In theory, the delegates could tank the deal even though the CTU’s constitution says that “the next people who get to make a decision are our membership,” Sharkey said. “Members follow their delegates.”

The CTU estimates that the deal as written puts about $400 million more into schools than a January proposal from the school board.

Delegates aren’t expected to shoot it down, despite some dissent from “overworked” clinicians who didn’t see many guarantees.

CPS clearly understands the costs of the agreement it presented on Monday but did not release any of them a day later.

The deal grants cost of living raises to all CTU members in years three and four of the four-year deal, while letting existing members keep a 7 percent pension benefit the district has been making on their behalf. All new employees hired after Jan. 1 won’t see that benefit, but instead will get a 7 percent pay bump within six months.

The “pension pickup” had been threatened by the cash-strapped CPS in previous offers, partly because the district needed teachers to sacrifice to convince the state to hand over $215 million contingent on legislators passing “pension reform” by January.

District spokeswoman Emily Bittner said in an email: “For the District, not only does this deal provide teachers with a raise and secure their pensions, it also achieves meaningful savings that helps stabilize our finances.” But she could not provide any detail of those savings.

“During the coming days, CPS will respect the CTU’s process for deliberating on this contract, and we expect to have more details to share after the CTU has had a chance to share information with their members,” Bittner said. “Finally, we are hopeful that if the House of Delegates agrees to this contract, we can work together and present a united front to Springfield in our efforts to secure education funding reform from the state.”

CPS’ clinicians — the umbrella covering about 1,400 social workers, school psychologists and nurses — did win a promise that they won’t have to cover “case management” duties, freeing them to work with students, but they were disappointed that the agreement contains no guarantees for them. No caps on clinician-student ratios, for example, in CPS-run schools with about 300,000 students but only about 300 social workers.
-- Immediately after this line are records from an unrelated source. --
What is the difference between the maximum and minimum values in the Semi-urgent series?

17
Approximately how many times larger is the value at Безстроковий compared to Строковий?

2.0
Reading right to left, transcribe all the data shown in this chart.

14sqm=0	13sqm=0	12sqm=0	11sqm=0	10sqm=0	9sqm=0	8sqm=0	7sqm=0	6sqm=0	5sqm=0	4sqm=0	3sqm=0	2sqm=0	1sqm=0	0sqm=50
That ratio is about five times the recommendation set out for urban schools by the National Association of Social Workers, said retired school social worker Susan Hickey, who until recently was a member of the Big Bargaining Team.
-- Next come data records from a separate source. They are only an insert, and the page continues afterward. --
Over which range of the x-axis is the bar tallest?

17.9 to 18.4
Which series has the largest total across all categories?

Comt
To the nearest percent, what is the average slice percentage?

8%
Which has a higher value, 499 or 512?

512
The clinicians feel “overworked,” she said, a criticism backed by many on social media. “We brought this to the union in saying you’ve got to put caps on us, you’ve got to help us here. . . . Even to have a committee to negotiate our workload, something at this point in time.”

Lewis headed off those concerns Monday night, saying, “It’s not a perfect contract.”
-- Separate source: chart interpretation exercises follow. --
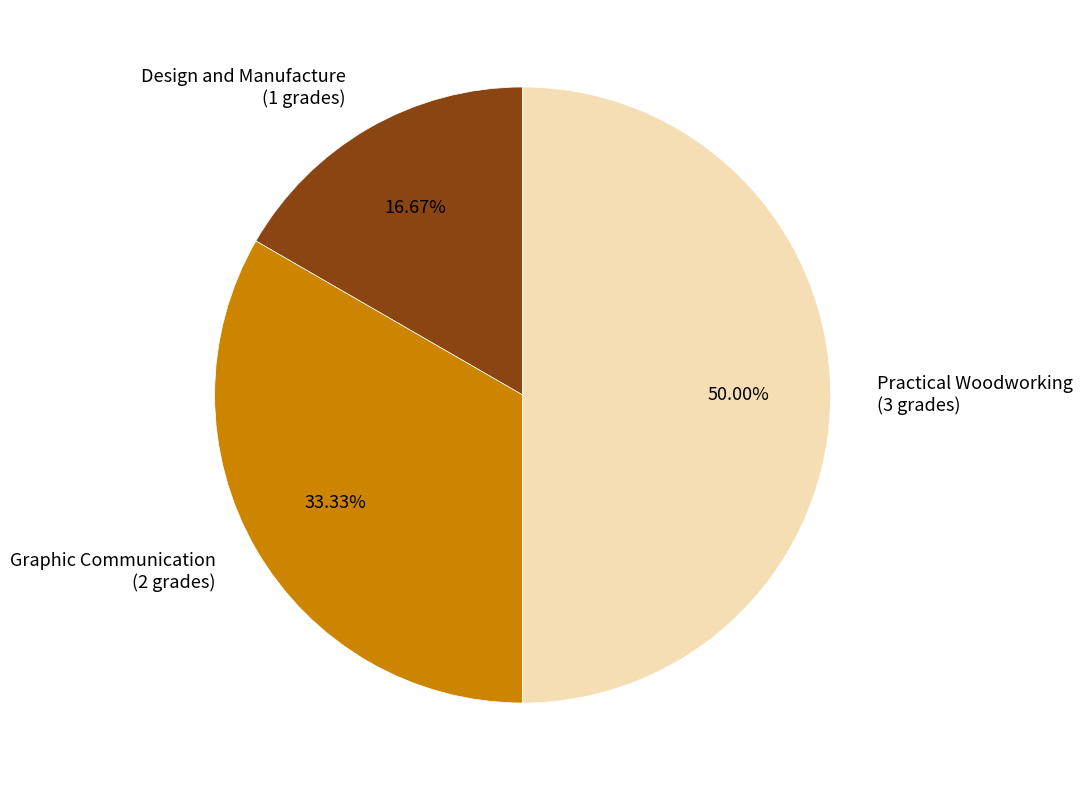

Is Graphic Communication the majority of the pie?

No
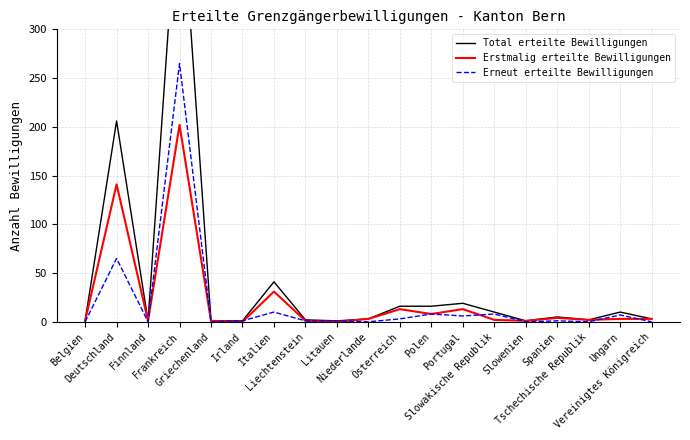

Rank the series at Belgien from highest to lowest value.

Total erteilte Bewilligungen, Erstmalig erteilte Bewilligungen, Erneut erteilte Bewilligungen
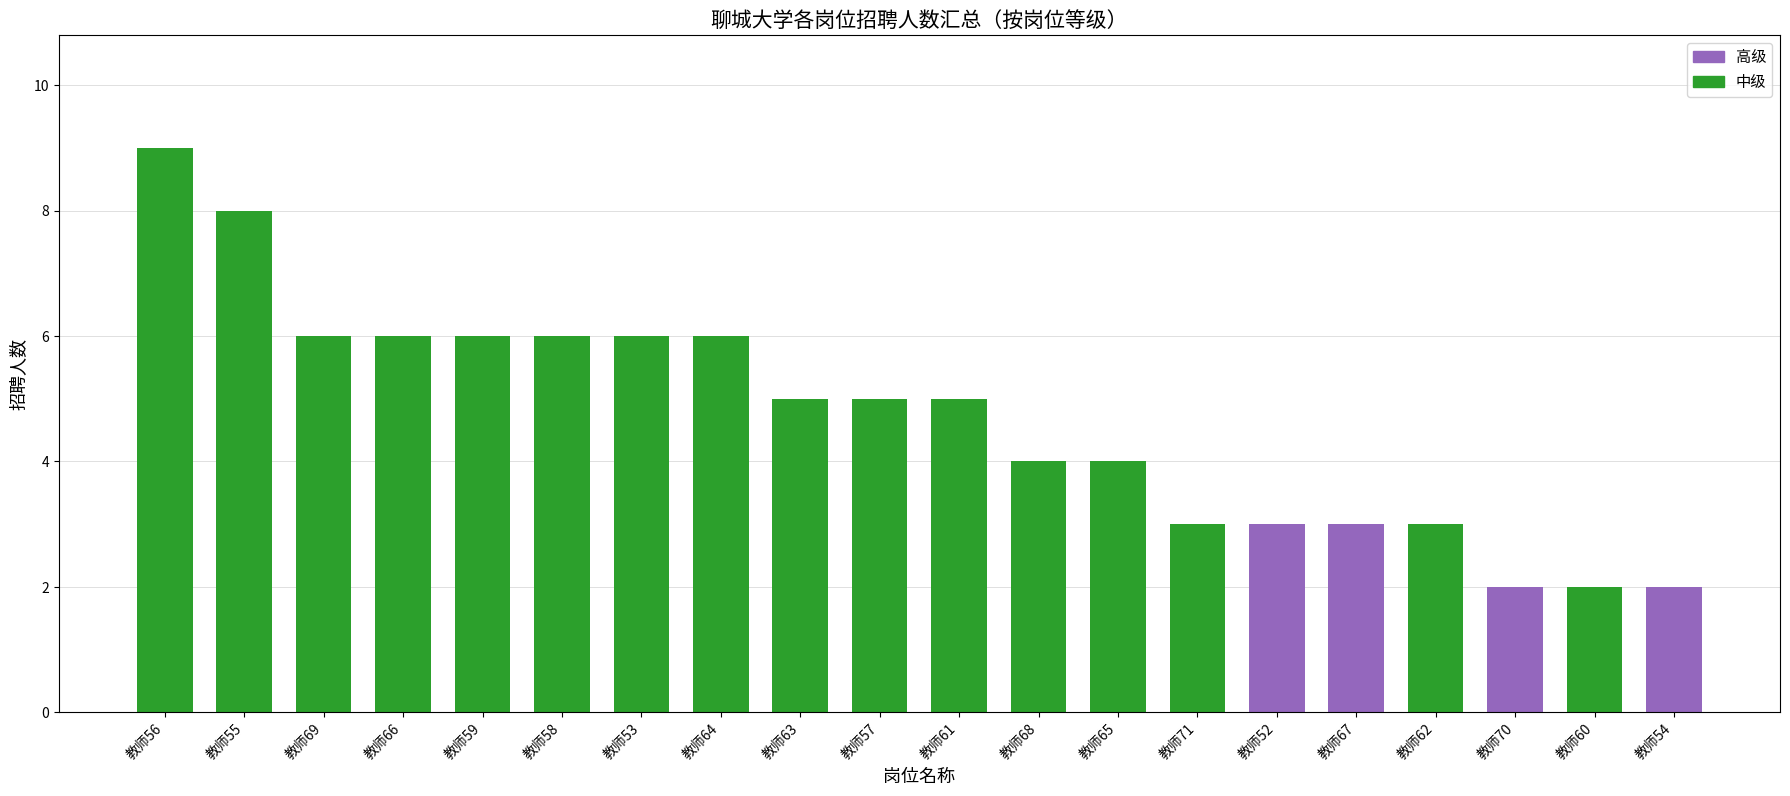

At which category is the sum across all series the highest?

教师56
Sharkey said Tuesday: “We tried but could not achieve it. . . . I would hope that people would judge what’s in the tentative agreement within whole context of what’s going on in education. . . . It’s fair to say we can aspire to do better without saying that this tentative agreement is a failure.”

CPS also agreed to hold the total number of charter campuses it has — currently 127 — over the lifetime of the contract. That means it will have to close existing schools by 2019 in order to open new ones.

Illinois Network of Charter Schools head Andrew Broy said state law would still require CPS to consider any new applications presented by operators.

“In this case, political accommodation trumped sound policy. Seeking temporary labor peace by selling out high-quality charter schools will come back to haunt us,” Broy said.